● **Task objective**
Within the listing below, please copy exactly the lines between the line holding "middle dip: (170, 203)" and the line holding "index mcp: (240, 167)", inclusive.

● **Dataset records**
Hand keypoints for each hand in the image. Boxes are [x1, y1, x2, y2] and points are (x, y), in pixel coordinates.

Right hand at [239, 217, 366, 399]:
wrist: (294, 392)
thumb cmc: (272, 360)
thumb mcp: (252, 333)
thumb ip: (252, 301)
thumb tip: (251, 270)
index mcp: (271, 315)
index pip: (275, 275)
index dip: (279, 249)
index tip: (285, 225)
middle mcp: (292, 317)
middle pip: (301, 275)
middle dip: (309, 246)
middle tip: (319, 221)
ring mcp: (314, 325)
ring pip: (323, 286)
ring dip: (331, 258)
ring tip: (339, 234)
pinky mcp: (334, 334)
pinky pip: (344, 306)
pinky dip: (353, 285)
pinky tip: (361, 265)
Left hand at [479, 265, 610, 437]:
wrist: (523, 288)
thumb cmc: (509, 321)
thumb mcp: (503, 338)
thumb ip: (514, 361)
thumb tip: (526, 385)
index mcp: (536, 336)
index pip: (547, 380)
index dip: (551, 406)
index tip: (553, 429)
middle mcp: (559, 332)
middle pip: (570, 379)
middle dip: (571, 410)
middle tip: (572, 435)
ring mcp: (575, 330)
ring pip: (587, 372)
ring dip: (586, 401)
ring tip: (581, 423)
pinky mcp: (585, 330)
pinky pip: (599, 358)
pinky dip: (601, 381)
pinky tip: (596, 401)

...

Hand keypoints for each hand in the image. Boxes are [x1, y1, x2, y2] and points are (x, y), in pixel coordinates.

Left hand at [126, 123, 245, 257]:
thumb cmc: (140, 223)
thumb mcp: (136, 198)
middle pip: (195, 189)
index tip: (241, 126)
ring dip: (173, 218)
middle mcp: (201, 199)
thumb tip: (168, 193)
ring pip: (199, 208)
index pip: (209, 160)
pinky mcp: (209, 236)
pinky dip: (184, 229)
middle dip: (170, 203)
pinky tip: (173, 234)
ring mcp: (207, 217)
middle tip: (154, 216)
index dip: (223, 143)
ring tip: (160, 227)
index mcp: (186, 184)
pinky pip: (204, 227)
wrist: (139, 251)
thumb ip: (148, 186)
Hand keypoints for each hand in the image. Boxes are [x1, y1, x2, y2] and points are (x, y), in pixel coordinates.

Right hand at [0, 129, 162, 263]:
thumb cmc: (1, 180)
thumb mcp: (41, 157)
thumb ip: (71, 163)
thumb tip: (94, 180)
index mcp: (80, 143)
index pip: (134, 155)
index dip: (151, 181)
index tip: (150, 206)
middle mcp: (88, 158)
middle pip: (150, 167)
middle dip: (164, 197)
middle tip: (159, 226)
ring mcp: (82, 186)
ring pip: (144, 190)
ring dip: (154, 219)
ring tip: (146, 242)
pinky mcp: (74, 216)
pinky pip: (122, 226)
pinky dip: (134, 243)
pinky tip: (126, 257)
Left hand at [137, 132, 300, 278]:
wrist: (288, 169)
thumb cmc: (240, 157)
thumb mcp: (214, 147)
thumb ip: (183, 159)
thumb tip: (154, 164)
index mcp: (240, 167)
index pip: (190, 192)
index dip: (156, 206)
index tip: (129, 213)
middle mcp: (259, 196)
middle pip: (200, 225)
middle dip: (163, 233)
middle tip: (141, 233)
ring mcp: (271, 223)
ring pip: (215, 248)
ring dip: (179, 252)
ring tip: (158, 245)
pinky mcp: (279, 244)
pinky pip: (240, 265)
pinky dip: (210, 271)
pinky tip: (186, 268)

● **Answer for this exercise**
middle dip: (170, 203)
pinky tip: (173, 234)
ring mcp: (207, 217)
middle tip: (154, 216)
index dip: (223, 143)
ring tip: (160, 227)
index mcp: (186, 184)
pinky pip: (204, 227)
wrist: (139, 251)
thumb ip: (148, 186)
Hand keypoints for each hand in the image. Boxes are [x1, y1, x2, y2] and points are (x, y), in pixel coordinates.

Right hand at [0, 129, 162, 263]:
thumb cmc: (1, 180)
thumb mcp: (41, 157)
thumb ip: (71, 163)
thumb tip: (94, 180)
index mcp: (80, 143)
index pip: (134, 155)
index dip: (151, 181)
index tip: (150, 206)
middle mcp: (88, 158)
middle pip: (150, 167)
middle dip: (164, 197)
middle tip: (159, 226)
ring mcp: (82, 186)
ring pip: (144, 190)
ring dip: (154, 219)
ring tip: (146, 242)
pinky mcp: (74, 216)
pinky pip: (122, 226)
pinky dip: (134, 243)
pinky tip: (126, 257)
Left hand at [137, 132, 300, 278]:
wrist: (288, 169)
thumb cmc: (240, 157)
thumb mcp: (214, 147)
thumb ip: (183, 159)
thumb tip: (154, 164)
index mcp: (240, 167)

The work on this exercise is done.